Così, per instaurare la «pace russa» (che si sovrappone al «mondo russo» anche etimologicamente in quanto mir vale sia “pace” che “mondo” nel senso di “comunità in pace”), è necessario rendere illegittima ogni opposizione mentre «i confini ideati dal governo russo diventeranno la realtà che andrà ripristinata e difesa dalle pretese di quello che nella realtà autentica è invece il governo legittimo di quelle terre», per poterle trasformare «nella colonia che si vuole annettere al nuovo impero: in una dimensione sempre più indefinitamente espansionista, la sostituzione del mondo esistente con il nuovo “mondo russo” non sarà l’esito della guerra, ma il prezzo della pace, ottenuta con la negazione della storia, della cultura e della lingua delle colonie che via via si deciderà di annettere».
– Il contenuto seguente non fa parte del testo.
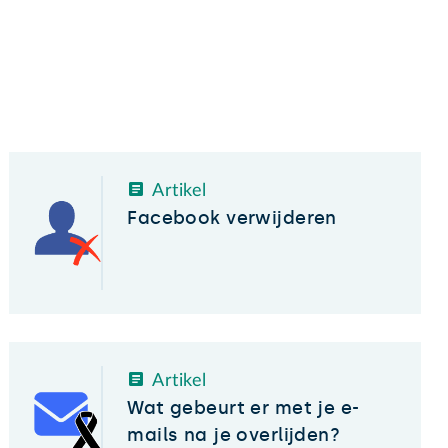
Artikel
Facebook verwijderen
Artikel
Wat gebeurt er met je e-
mails na je overlijden?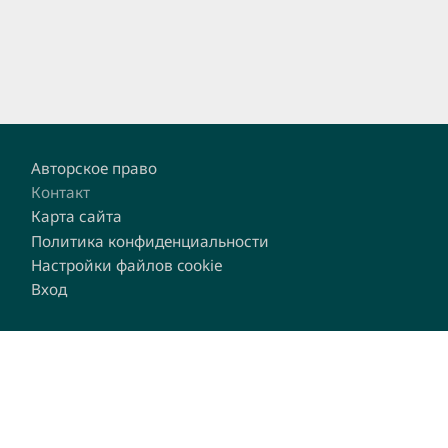
Footer
Авторское право
Контакт
Карта сайта
Политика конфиденциальности
Настройки файлов cookie
Вход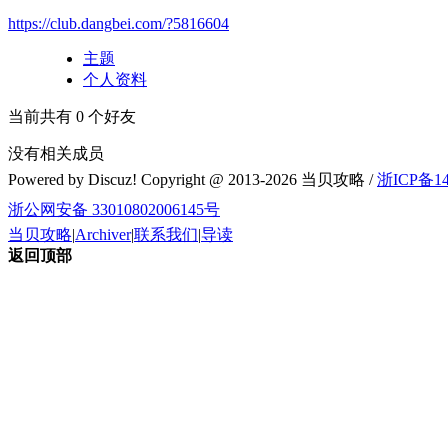
https://club.dangbei.com/?5816604
主题
个人资料
当前共有
0
个好友
没有相关成员
Powered by Discuz! Copyright @ 2013-2026 当贝攻略 /
浙ICP备14
浙公网安备 33010802006145号
当贝攻略
|
Archiver
|
联系我们
|
导读
返回顶部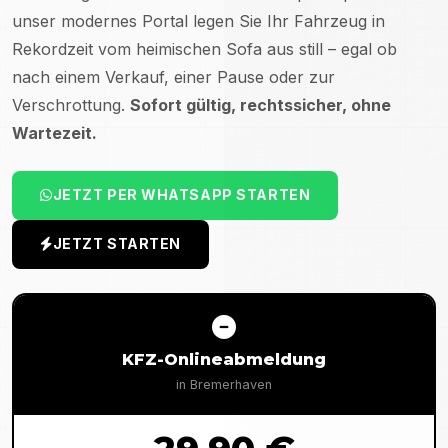
unser modernes Portal legen Sie Ihr Fahrzeug in
Rekordzeit vom heimischen Sofa aus still – egal ob
nach einem Verkauf, einer Pause oder zur
Verschrottung.
Sofort gültig, rechtssicher, ohne
Wartezeit.
JETZT PER WHATSAPP STARTEN
JETZT STARTEN
KFZ-Onlineabmeldung
in
Bremerhaven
Non si tratta solo di una questione riduttivamente geopolitica, in quanto l’ideologia del “Mondo russo” va «al cuore della concezione dell’uomo», e per questo «può essere indicativo il magistero dell’attuale pontefice che, cercando di uscire esattamente dalla logica degli schieramenti geopolitici o ideologici, è ben lungi dall’essere riducibile a una posizione relativista […] o di pura equidistanza tra i vari schieramenti». Illuminante da questo punto di vista – suggerisce lo slavista – è la conversazione tra papa Francesco e i direttori delle riviste culturali europee dei gesuiti, in cui il Pontefice introduce la differenza «tra la discussione (“cosa buona”) e il discernimento (“quel che conta veramente”)» e «il primato dell’esperienza rispetto alle idee astratte», metodo «che dovrebbe dare il tono alle nostre riflessioni circa la sfida che ci viene lanciata da questa guerra».
L’Occidente che si era illuso che con il crollo dell’Urss la storia fosse finita «perché era stata vinta dal sistema politico e, soprattutto, economico occidentale», nota l’autore nelle sue conclusioni, dovrebbe far tesoro sia della posizione del Pontefice, sia del senso di responsabilità che ha permeato tutta la grande stagione del dissenso dell’Est Europa.